Assigned task :: In the material below, find the line with "TH-508, due: Dec 27 -> Jan 3" and the line with "TH-519, status: 已上线 -> 待规划", then output those two lines and every line between them, exactly.

Raw data ::
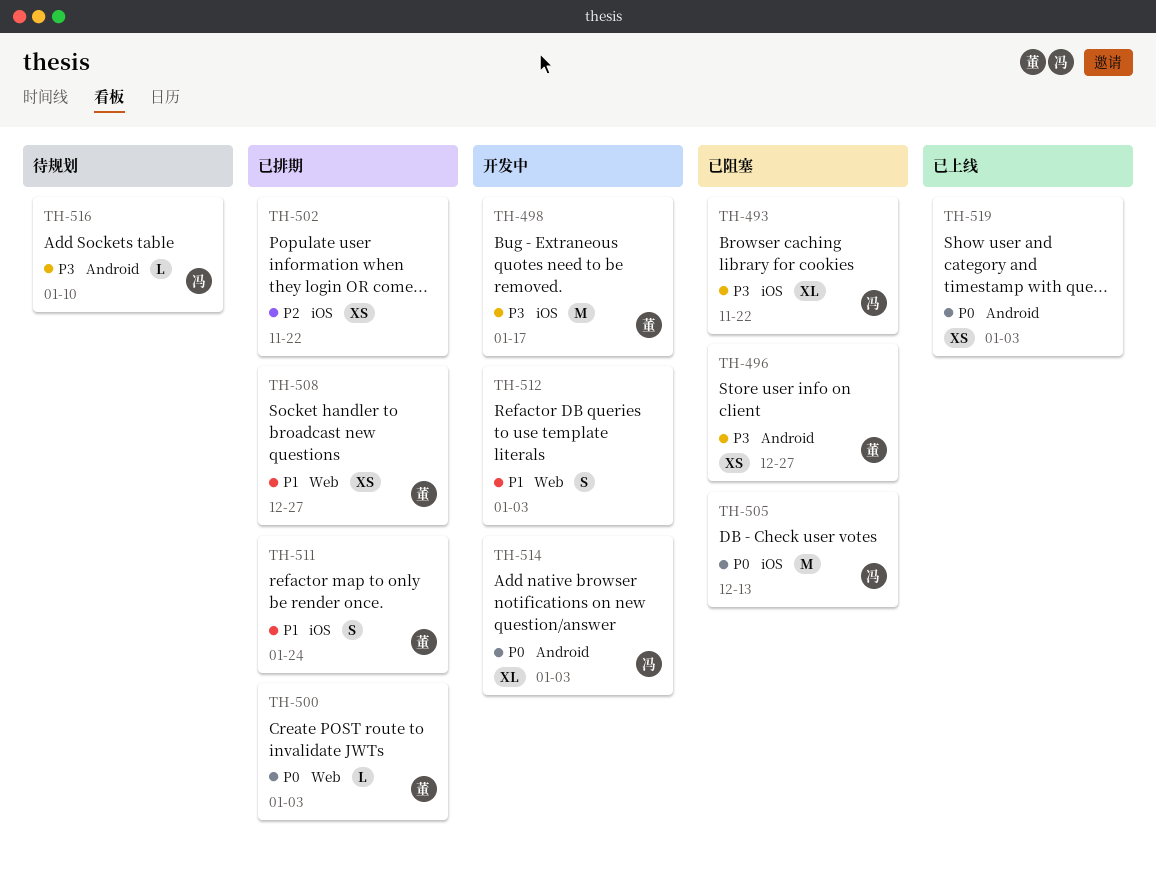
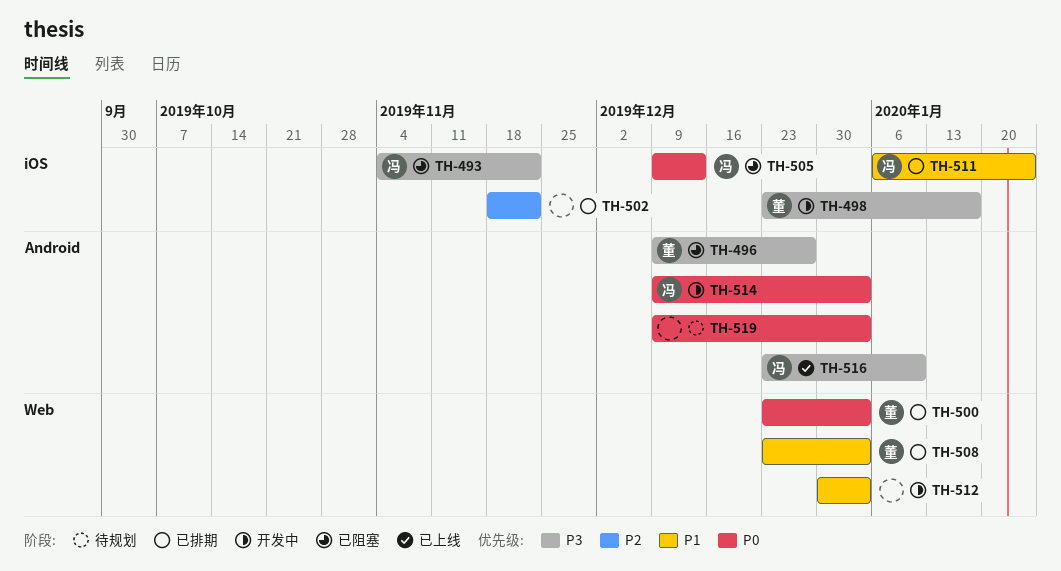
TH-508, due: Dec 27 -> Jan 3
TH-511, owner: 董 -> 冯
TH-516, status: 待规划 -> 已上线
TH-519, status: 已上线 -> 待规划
...
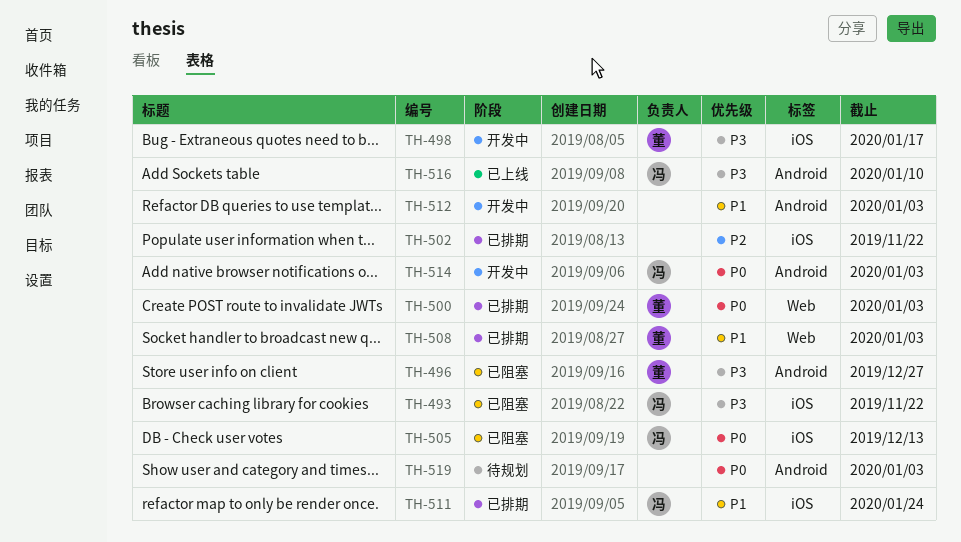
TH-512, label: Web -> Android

Result of the task ::
TH-508, due: Dec 27 -> Jan 3
TH-511, owner: 董 -> 冯
TH-516, status: 待规划 -> 已上线
TH-519, status: 已上线 -> 待规划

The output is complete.